Page-level text extractions:
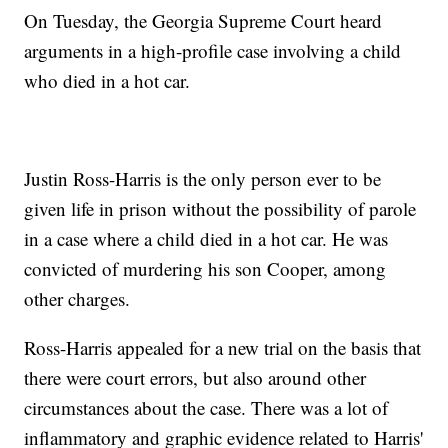
On Tuesday, the Georgia Supreme Court heard
arguments in a high-profile case involving a child
who died in a hot car.
Justin Ross-Harris is the only person ever to be
given life in prison without the possibility of parole
in a case where a child died in a hot car. He was
convicted of murdering his son Cooper, among
other charges.
Ross-Harris appealed for a new trial on the basis that
there were court errors, but also around other
circumstances about the case. There was a lot of
inflammatory and graphic evidence related to Harris'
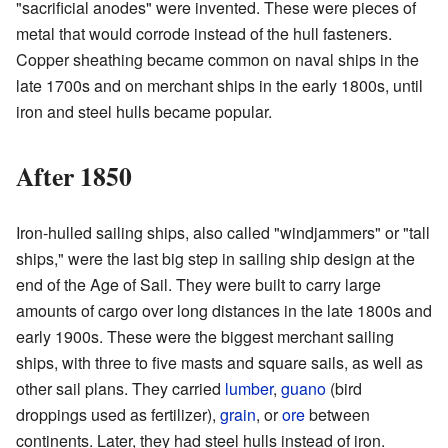
"sacrificial anodes" were invented. These were pieces of
metal that would corrode instead of the hull fasteners.
Copper sheathing became common on naval ships in the
late 1700s and on merchant ships in the early 1800s, until
iron and steel hulls became popular.
After 1850
Iron-hulled sailing ships, also called "windjammers" or "tall
ships," were the last big step in sailing ship design at the
end of the Age of Sail. They were built to carry large
amounts of cargo over long distances in the late 1800s and
early 1900s. These were the biggest merchant sailing
ships, with three to five masts and square sails, as well as
other sail plans. They carried
lumber
,
guano
(bird
droppings used as fertilizer),
grain
, or
ore
between
continents. Later, they had steel hulls instead of iron.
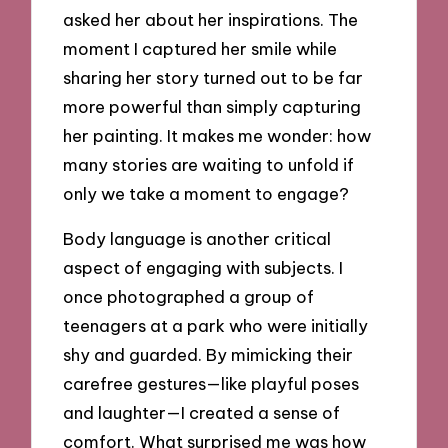
asked her about her inspirations. The
moment I captured her smile while
sharing her story turned out to be far
more powerful than simply capturing
her painting. It makes me wonder: how
many stories are waiting to unfold if
only we take a moment to engage?
Body language is another critical
aspect of engaging with subjects. I
once photographed a group of
teenagers at a park who were initially
shy and guarded. By mimicking their
carefree gestures—like playful poses
and laughter—I created a sense of
comfort. What surprised me was how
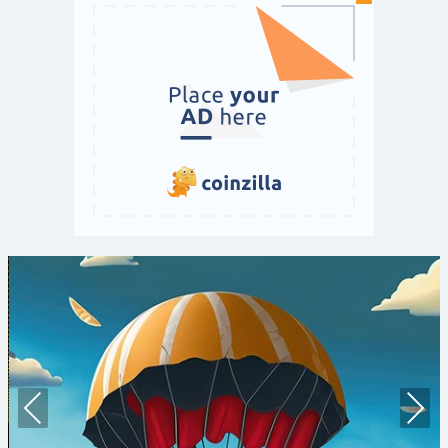
Prev
Nex
ious
t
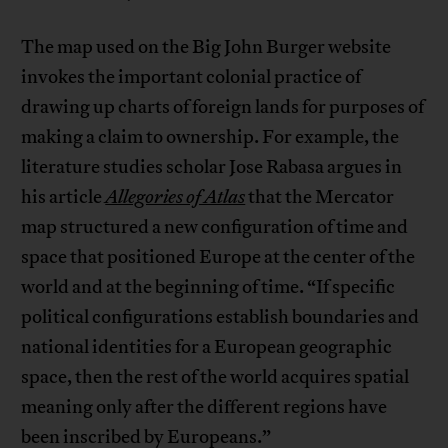
The map used on the Big John Burger website
invokes the important colonial practice of
drawing up charts of foreign lands for purposes of
making a claim to ownership. For example, the
literature studies scholar Jose Rabasa argues in
his article
Allegories of Atlas
that the Mercator
map structured a new configuration of time and
space that positioned Europe at the center of the
world and at the beginning of time. “If specific
political configurations establish boundaries and
national identities for a European geographic
space, then the rest of the world acquires spatial
meaning only after the different regions have
been inscribed by Europeans.”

◆ Work to complete
Write out the records above exactly. Begin with the first line, end with the line holding "circumstances about the", and drop the pictures.

◆ Written solution
On Tuesday, the Georgia Supreme Court heard
arguments in a high-profile case involving a child
who died in a hot car.
Justin Ross-Harris is the only person ever to be
given life in prison without the possibility of parole
in a case where a child died in a hot car. He was
convicted of murdering his son Cooper, among
other charges.
Ross-Harris appealed for a new trial on the basis that
there were court errors, but also around other
circumstances about the case. There was a lot of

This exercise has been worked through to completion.